In June, I upgraded from a Ryzen 5 5600X with a 3060 Ti to a Ryzen 7 9800X3D with an RTX 5070 OC.
The AM5 shift required new motherboard, DDR5 memory, and a complete rebuild. I repurposed my old system as a Proxmox server. I'd been self-hosting across various i3-i5 Optiplexes for years: manageable, but tedious. They ran hot enough to make my room uncomfortable during UK summers. My old PC outperforms the entire Optiplex cluster.
(my homepage interface setup)
## What I'm Hosting
- Jellyfin (LXC): Media server. Previously ran on bare metal with limited resources.
- Tailscale (Host/LXC/VM): Secure remote access with memorable hostnames.
- Windows 11 24H2 (VM): GPU-accelerated tasks I delegate from my main system.
- Unifi (LXC): Network controller for APs and device management.
- Pterodactyl (LXC): Game server panel shared with friends over Tailscale. Default credentials stored in LXC filesystem.
- RDTClient (LXC): Real-Debrid client for downloading media.
- Radarr/Sonarr (LXC): Media management configured with RDTClient as torrent client.
- Homepage (LXC): Customizable dashboard with service monitoring and quick links. Supports custom CSS/JavaScript.
(Note: Homepage crashes after an hour with API errors if you use Tailscale addresses in configs. Use actual service addresses or set up a reconnection job)
## Requirements
- Tailscale integration across all services
- LXCs for lightweight containers (Jellyfin, Radarr, Pterodactyl)
- Windows 11 24H2 VM with GPU passthrough
- Unifi network management
## Tailscale Setup
Tailscale provides access via friendly hostnames instead of IP addresses. Install through Proxmox shell like any Linux system. LXCs follow the same process.

§ **DATASET RECORDS**

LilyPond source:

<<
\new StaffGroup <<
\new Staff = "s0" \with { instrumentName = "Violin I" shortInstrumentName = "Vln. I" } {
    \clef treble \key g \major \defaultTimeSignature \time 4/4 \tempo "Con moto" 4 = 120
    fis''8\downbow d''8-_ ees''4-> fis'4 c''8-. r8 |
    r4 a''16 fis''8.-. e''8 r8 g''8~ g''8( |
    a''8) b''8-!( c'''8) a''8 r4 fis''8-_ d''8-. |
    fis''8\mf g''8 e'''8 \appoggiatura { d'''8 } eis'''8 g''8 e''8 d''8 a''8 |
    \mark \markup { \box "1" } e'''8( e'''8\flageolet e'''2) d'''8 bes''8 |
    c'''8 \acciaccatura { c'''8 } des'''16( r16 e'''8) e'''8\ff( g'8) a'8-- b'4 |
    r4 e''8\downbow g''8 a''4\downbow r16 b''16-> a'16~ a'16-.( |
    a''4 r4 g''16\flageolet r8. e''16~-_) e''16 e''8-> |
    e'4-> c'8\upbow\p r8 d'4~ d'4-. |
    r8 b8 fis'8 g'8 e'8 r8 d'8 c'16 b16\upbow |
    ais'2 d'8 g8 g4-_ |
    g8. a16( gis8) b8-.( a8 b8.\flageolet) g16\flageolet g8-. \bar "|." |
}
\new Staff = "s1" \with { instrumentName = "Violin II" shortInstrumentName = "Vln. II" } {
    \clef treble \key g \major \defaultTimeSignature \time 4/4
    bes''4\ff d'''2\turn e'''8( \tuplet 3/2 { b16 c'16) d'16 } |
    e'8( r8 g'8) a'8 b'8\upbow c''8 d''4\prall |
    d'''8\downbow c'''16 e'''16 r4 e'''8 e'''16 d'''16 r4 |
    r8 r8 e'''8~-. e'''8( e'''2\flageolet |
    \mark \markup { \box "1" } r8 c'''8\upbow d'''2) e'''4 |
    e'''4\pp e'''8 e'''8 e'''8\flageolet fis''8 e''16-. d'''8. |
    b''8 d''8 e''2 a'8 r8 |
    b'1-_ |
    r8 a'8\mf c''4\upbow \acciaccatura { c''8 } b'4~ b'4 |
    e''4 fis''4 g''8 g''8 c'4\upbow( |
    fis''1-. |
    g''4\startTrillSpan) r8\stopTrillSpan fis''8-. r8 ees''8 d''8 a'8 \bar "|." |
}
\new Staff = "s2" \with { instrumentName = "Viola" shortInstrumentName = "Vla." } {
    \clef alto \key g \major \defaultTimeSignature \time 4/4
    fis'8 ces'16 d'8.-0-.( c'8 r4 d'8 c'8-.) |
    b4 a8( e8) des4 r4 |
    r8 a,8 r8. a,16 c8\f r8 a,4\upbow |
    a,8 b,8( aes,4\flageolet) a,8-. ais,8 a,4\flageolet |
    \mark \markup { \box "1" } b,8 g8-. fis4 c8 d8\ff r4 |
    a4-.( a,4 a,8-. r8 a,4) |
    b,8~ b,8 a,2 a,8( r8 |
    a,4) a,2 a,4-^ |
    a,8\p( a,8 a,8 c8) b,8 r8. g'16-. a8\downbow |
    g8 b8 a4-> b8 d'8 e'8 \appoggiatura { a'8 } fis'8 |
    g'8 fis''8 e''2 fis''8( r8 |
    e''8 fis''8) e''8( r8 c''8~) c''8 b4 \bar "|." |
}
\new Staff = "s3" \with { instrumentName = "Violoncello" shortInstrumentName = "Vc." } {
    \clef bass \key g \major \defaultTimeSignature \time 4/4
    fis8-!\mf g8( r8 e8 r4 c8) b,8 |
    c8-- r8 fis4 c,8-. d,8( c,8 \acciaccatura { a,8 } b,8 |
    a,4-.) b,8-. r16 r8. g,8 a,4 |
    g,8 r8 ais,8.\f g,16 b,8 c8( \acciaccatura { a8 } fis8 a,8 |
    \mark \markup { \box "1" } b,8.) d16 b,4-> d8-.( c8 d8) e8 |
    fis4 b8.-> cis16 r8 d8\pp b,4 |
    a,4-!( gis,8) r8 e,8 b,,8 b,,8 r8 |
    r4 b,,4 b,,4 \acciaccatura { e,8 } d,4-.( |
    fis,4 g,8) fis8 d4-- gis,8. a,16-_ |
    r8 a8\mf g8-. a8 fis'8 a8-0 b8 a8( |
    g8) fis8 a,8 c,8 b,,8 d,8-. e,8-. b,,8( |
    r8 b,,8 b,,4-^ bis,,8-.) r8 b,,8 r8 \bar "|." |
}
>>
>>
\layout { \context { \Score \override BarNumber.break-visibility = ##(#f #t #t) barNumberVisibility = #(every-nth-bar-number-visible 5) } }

§ **EXERCISE REQUIREMENTS**
[a] Translate this sentence from the Proxmox post into Spanish: "My old PC outperforms the entire Optiplex cluster."
[b] Answer these questions from the Proxmox post:
(i) Which CPU and graphics card did the upgrade move to?
(ii) Which hosted service is the game server panel shared with friends?
(iii) According to the note, what makes Homepage crash after an hour?
[c] Extend the Proxmox post, starting after its final sentence about installing Tailscale.

§ **RESPONSES PER TASK**
[a] Mi antiguo PC supera en rendimiento a todo el clúster de Optiplex.

[b]
(i) A Ryzen 7 9800X3D with an RTX 5070 OC.
(ii) Pterodactyl.
(iii) Using Tailscale addresses in its configs, which leads to API errors.

[c]
For unprivileged LXCs, /dev/net/tun requires explicit access. Grant this from Proxmox shell by editing /etc/pve/lxc/[id].conf:
The --ssh parameter during installation enables direct SSH access to LXCs and VMs through your Tailscale account. Essential for editing configs or accessing shells, especially through VSCode's remote SSH.
## LXC Setup
The Proxmox VE Scripts community site provides automated setup scripts. Run commands in Proxmox shell and they handle everything.
Installation is well-documented with service-specific configurations. Post-install scripts disable enterprise repositories, update nags, and other annoyances.
## Windows 11 Passthrough VM
With a 3060 Ti in the build, I set up Windows 11 for GPU-intensive tasks I can delegate from my main system.
I followed the Proxmox Forum guide but encountered issues:
- VirtIO SCSI Drivers: Windows couldn't detect the installation drive. I tried latest Windows VirtIO Drivers and switching from International to US ISOs. The fix: set SCSI controller to VirtIO in VM settings. I'd forgotten this entirely.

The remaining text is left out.